To start off, this entire article is troubling. Every statistic that Hedges’s used is very startling. As surprising as these facts are to me, I have been aware of America’s illiteracy problem for quite some time. But I had no idea that it was this bad. It is easy to throw out percentage or fractional statistics, but what really surprised me was how Hedges said that presidential debates are slowing and becoming easy enough for a fifth grader to understand. It is also troubling to think that last year eighty percent of families in this nation did not buy one book. There is a good chance that within that eighty percent, there lays a child that will someday become a political leader.
Today, the majority of the United States is, “informed by simplistic, childish narratives and clichés” according to Hedges. Is this a result of the Internet once again? Carr informed us that there are many distractions available while surfing the Internet, causing our mind to jump from one thing to another. I think that the Internet is to blame. It seems as though the only way that people are informed now is mainly through visual and emotional connections to the subject matter.
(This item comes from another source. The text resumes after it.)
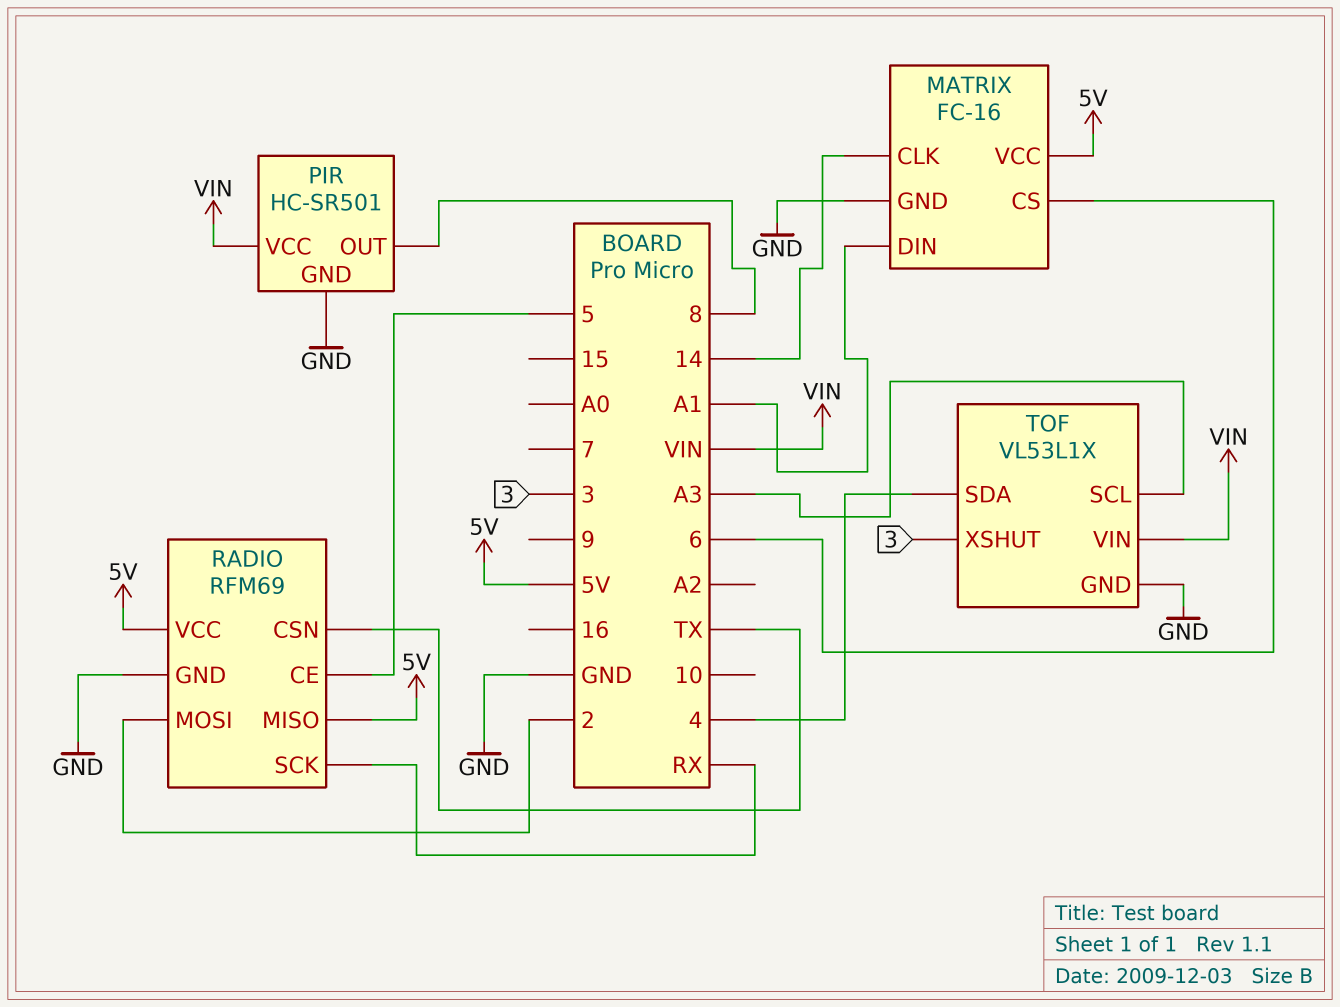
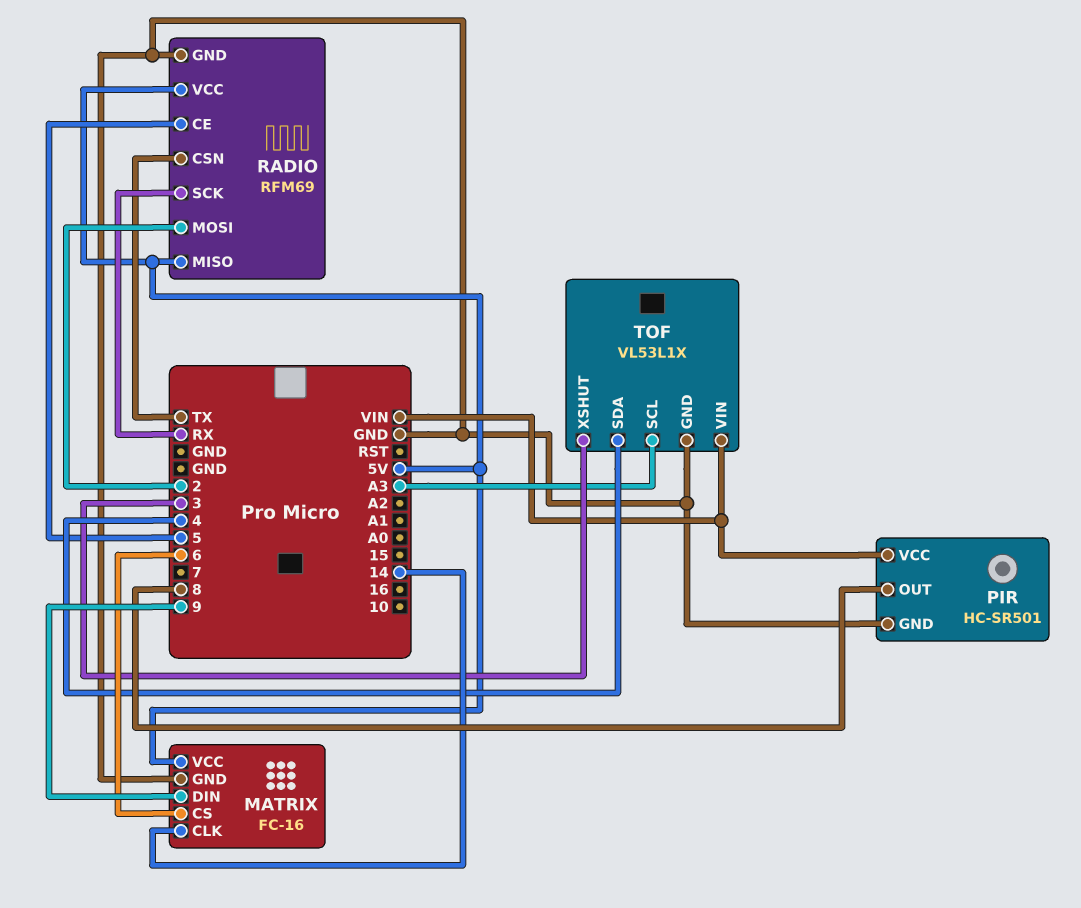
MATRIX pin DIN: A1 -> 9

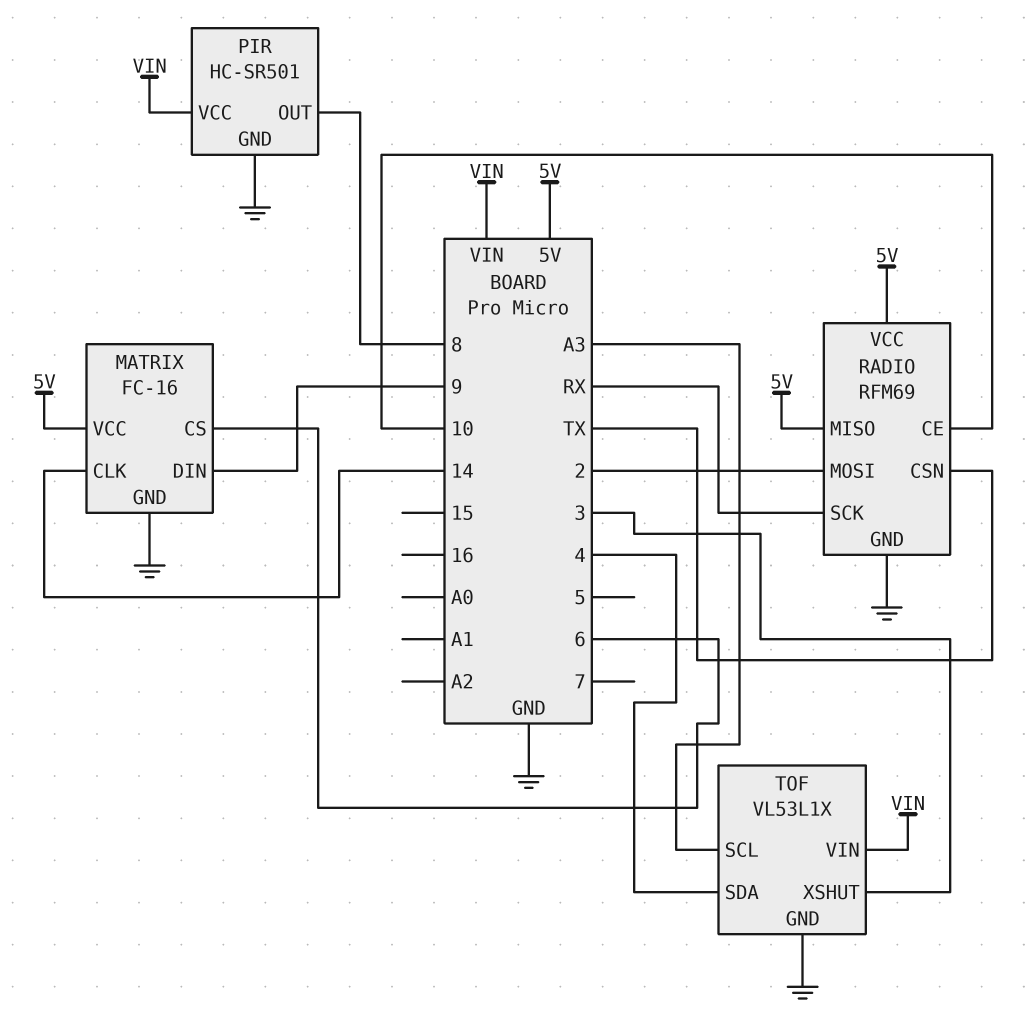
RADIO pin CE: 5 -> 10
Political propaganda today uses pathos to persuade its audience as well as basic visual representations of things to get their point across instead of intellectual and statistical persuasion. Our society is starting to turn its focus towards the importance of appearance. It is easy to point the finger at the Internet, so I am. To me, it almost seems too obvious not to blame our Internet.
What is this saying about our society? How are we (as a generation) supposed to change this? What may this do to our country in the future?